13. Molecular mechanisms of blood pressure regulation

Page created on March 7, 2018. Last updated on November 19, 2018 at 17:16

The renin-angiotensin-aldosterone system

When juxtaglomerular cells in the kidney sense that arterial pressure is low, they convert prorenin into renin. Renin then converts angiotensinogen secreted by the liver into angiotensin I. Angiotensin I is then converted to angiotensin II in lung capillaries and by endothelial cells by angiotensin converting enzyme. Angiotensin II, which is only 10 amino acids long, is a potent vasoconstrictor and stimulates ADH and aldosterone production, both of which increase blood pressure by conserving fluid.

Angiotensin II binds to angiotensin II receptor type 1 on the vascular smooth muscle cell surface. This receptor activates two separate pathways inside the cell. The first pathway begins with phospholipase C (PLC), which converts PIP2 into IP3, which will bind to its receptor, which will release Ca2+ from the sarcoplasmic reticulum. The second pathway will activate NADPH oxidase, which creates reactive oxygen species like H2O2 (it’s one of the three H2O2 producing enxymes in the body). These species will activate another calcium channel, the L-Type calcium channel, which will cause Ca2+ to enter the cell from outside. Both these pathways increase intracellular [Ca2+], which activates myosin light chain kinase, an enzyme that phosphorylates the light chain of the muscle fibre component myosin. This causes it to contract.

This figure may seem daunting, but it’s mostly just showing the pathways explained in the text above. The solid lines mean «activating», while the stapled lines mean «inhibiting». MLCK and MLCP are myosin light chain kinase and phosphatase, sGC is soluble guanylyl cyclase, IP3R is IP3 receptor, VDCC is voltage-gated calcium channel, AT1R is angiotensin II receptor type 1.

 

Nitric oxide, a vasodilator, reverses the effects of angiotensin II by decreasing intracellular [Ca2+]. NO activates soluble guanylyl cyclase, which activates PKG. PKG will activate myosin light chain phosphatase, which dephosphorylates the myosin light chain, causing it to decontract. It also activates many Ca2+ channels that let Ca2+ flow back into SR and outside the cell, while inhibiting PLC.

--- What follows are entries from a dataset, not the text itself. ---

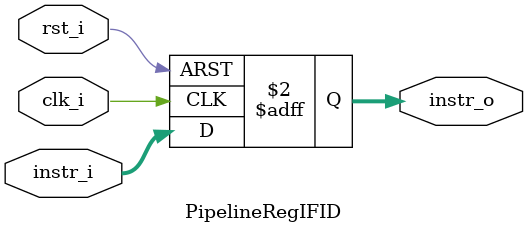
<source format=v>
`ifndef PIPELINE_REGISTERS_V
`define PIPELINE_REGISTERS_V

module PipelineRegIFID (
    clk_i,
    rst_i,
    instr_i,
    instr_o,
);

input               clk_i;
input               rst_i;
input      [31:0]   instr_i;

output reg [31:0]   instr_o;

always@(posedge clk_i or posedge rst_i) begin
    if(rst_i) begin
        instr_o <= 32'b0;
    end
    else begin
        instr_o <= instr_i;
    end
end

endmodule

// module PipelineRegIDEX (
// );

// endmodule

// module PipelineRegEXMEM (
// );

// endmodule

// module PipelineRegMEMWB (
// );

// endmodule

`endif

</source>
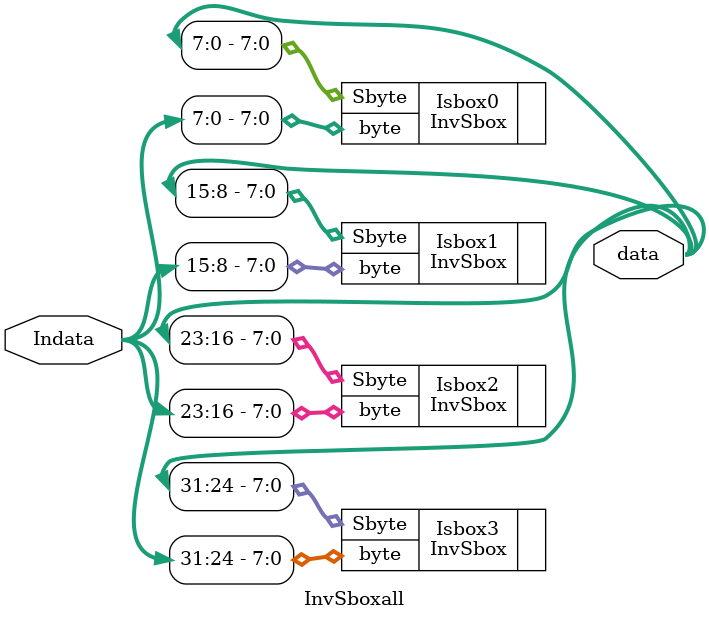
<source format=v>
module InvSboxall(input wire[31:0] Indata, output[31:0] data);


InvSbox Isbox0(.byte(Indata[7:0]), .Sbyte(data[7:0]));
InvSbox Isbox1(.byte(Indata[15:8]), .Sbyte(data[15:8]));
InvSbox Isbox2(.byte(Indata[23:16]), .Sbyte(data[23:16]));
InvSbox Isbox3(.byte(Indata[31:24]), .Sbyte(data[31:24]));


endmodule

</source>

Several medications exist to treat high blood pressure. Thiazide diuretics makes your kidneys eliminate more sodium and water, which reduces blood volume, which reduces the blood pressure. They’re often the first choice.

Beta-blockers block the β-adrenergic receptors on the cell surface. They decrease blood pressure by decreasing cardiac output, inhibiting release of renin, and decreasing central vasomotor activity.

Angiotensin-converting enzyme (ACE) inhibitors do exactly what the name say. By inhibiting the formation of angiotensin II, a strong blood pressure increaser, we decrease the BP.

Angiotensin II receptor blockers reduce vascular resistance without reducing cardiac output.

Calcium channel blockers lower blood pressure by inhibiting Ca2+ entry into the vascular smooth muscle cells, which is required for contraction. This causes the smooth muscle to relax, which dilates the vessel.